**Document section:**
━━━

Effect of marine compounds on the viability of HCT116 and MDA-MB-231 cells. (A,B) The human colorectal and breast cancer cell lines were treated with various concentrations of the marine compounds for 24 h and viability was determined by methylene blue assay. Results correspond to three independent experiments. Error bars represent the SD values. (1) Sharkquinone, (2) resistomycin, (3) undecylprodigiosin, (4) butylcycloheptylprodigiosin, (5) elloxazinone A, (6) elloxazinone B, (7) carboxyexfoliazone, and (8) exfoliazone.

Figure 3

Monitoring apoptosis induced by marine compounds using flow cytometry in Jurkat and HCT116 cells. (A) Jurkat WT, Cas-8-/- and FADD-/- cells were treated with the indicated compounds for 24 h then stained with 7AAD and Annexin V and fluorescence was analyzed by flow cytometry. (B) Flow cytometry and Western blot analysis to determine the sensitivity of HCT116-Cas8-/- toward TRAIL-and FasL-induced cell death. Cells were treated with and without TRAIL and FasL for 6 h then subjected to dual staining as above and apoptotic percentage was determined by flow cytometry. For Western blot, cell lysates were prepared and loaded on SDS-PAGE (12%) followed by immunoblotting using the corresponding antibodies. HSC70 was used as loading control. (C) Colon HCT116 (WT, Cas8-/-, and TRAIL-R1/TRAIL-R2-/-) cancer cell lines were treated as previously mentioned. All values are presented here as ±SD (n = 3). Significance was evaluated by two-way ANOVA. *p < 0.05, ** p < 0.01, *** p < 0.001 and **** p < 0.0001.

━━━

**Work instruction 1:** In the figure captions, what was the purpose of treating the HCT116-Cas8-/- cells with TRAIL and FasL?
**Work instruction 2:** Reproduce the part of the figure captions starting at "Effect of marine" and ending at "and (8) exfoliazone.".

━━━

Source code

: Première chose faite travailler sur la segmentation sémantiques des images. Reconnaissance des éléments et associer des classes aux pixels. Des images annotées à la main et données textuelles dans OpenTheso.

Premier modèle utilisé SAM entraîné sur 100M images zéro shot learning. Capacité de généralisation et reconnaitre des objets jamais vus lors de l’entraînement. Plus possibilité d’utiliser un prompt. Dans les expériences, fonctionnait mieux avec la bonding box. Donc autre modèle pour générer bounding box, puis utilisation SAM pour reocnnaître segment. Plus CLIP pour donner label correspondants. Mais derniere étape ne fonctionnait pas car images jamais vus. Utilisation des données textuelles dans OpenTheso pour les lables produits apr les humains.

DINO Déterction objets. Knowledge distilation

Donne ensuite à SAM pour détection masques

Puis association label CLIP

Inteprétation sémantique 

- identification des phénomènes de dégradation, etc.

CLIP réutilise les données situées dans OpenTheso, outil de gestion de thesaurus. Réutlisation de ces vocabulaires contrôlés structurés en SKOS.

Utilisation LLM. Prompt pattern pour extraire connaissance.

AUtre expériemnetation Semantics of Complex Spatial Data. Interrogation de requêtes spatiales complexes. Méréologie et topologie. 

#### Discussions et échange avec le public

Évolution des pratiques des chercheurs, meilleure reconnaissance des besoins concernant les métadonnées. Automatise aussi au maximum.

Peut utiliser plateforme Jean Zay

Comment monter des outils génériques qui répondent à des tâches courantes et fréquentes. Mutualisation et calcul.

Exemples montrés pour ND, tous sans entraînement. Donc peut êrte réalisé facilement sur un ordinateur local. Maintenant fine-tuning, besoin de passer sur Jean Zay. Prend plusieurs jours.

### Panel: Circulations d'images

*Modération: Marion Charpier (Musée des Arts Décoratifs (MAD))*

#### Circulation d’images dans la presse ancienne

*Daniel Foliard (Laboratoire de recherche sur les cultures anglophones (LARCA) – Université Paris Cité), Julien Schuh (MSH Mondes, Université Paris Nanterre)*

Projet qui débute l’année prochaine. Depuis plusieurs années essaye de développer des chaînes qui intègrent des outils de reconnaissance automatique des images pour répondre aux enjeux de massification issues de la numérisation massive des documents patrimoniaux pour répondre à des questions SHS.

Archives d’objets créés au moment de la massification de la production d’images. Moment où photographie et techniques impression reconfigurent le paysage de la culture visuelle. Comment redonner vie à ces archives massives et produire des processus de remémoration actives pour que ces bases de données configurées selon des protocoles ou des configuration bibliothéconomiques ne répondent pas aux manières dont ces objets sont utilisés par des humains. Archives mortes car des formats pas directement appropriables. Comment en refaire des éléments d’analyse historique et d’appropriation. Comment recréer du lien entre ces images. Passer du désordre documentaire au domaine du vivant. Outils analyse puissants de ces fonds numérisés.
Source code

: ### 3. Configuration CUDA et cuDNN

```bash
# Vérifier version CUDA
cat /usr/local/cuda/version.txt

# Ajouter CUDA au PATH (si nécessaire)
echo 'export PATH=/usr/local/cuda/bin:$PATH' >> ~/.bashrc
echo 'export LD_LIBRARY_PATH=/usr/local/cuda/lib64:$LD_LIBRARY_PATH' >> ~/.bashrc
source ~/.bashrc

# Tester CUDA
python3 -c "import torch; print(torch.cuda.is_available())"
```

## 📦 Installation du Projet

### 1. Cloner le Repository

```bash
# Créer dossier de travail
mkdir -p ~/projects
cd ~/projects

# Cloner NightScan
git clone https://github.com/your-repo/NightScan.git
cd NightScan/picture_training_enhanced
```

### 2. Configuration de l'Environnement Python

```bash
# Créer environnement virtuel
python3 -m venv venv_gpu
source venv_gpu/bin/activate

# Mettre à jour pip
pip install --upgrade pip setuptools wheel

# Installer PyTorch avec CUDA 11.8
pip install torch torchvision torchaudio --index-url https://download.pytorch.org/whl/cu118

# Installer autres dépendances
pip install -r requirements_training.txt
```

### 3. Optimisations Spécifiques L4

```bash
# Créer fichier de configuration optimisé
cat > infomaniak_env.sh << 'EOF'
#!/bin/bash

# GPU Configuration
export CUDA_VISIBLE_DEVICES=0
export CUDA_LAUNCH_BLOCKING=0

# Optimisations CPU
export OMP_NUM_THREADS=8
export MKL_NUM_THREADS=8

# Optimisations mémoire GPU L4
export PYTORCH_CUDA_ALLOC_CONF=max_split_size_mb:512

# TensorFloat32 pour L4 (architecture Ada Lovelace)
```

━━━

**Task output 1:** The treatment was meant to determine how sensitive HCT116-Cas8-/- cells are to TRAIL- and FasL-induced cell death. Flow cytometry and Western blot analysis were used to measure it.

**Task output 2:**
Effect of marine compounds on the viability of HCT116 and MDA-MB-231 cells. (A,B) The human colorectal and breast cancer cell lines were treated with various concentrations of the marine compounds for 24 h and viability was determined by methylene blue assay. Results correspond to three independent experiments. Error bars represent the SD values. (1) Sharkquinone, (2) resistomycin, (3) undecylprodigiosin, (4) butylcycloheptylprodigiosin, (5) elloxazinone A, (6) elloxazinone B, (7) carboxyexfoliazone, and (8) exfoliazone.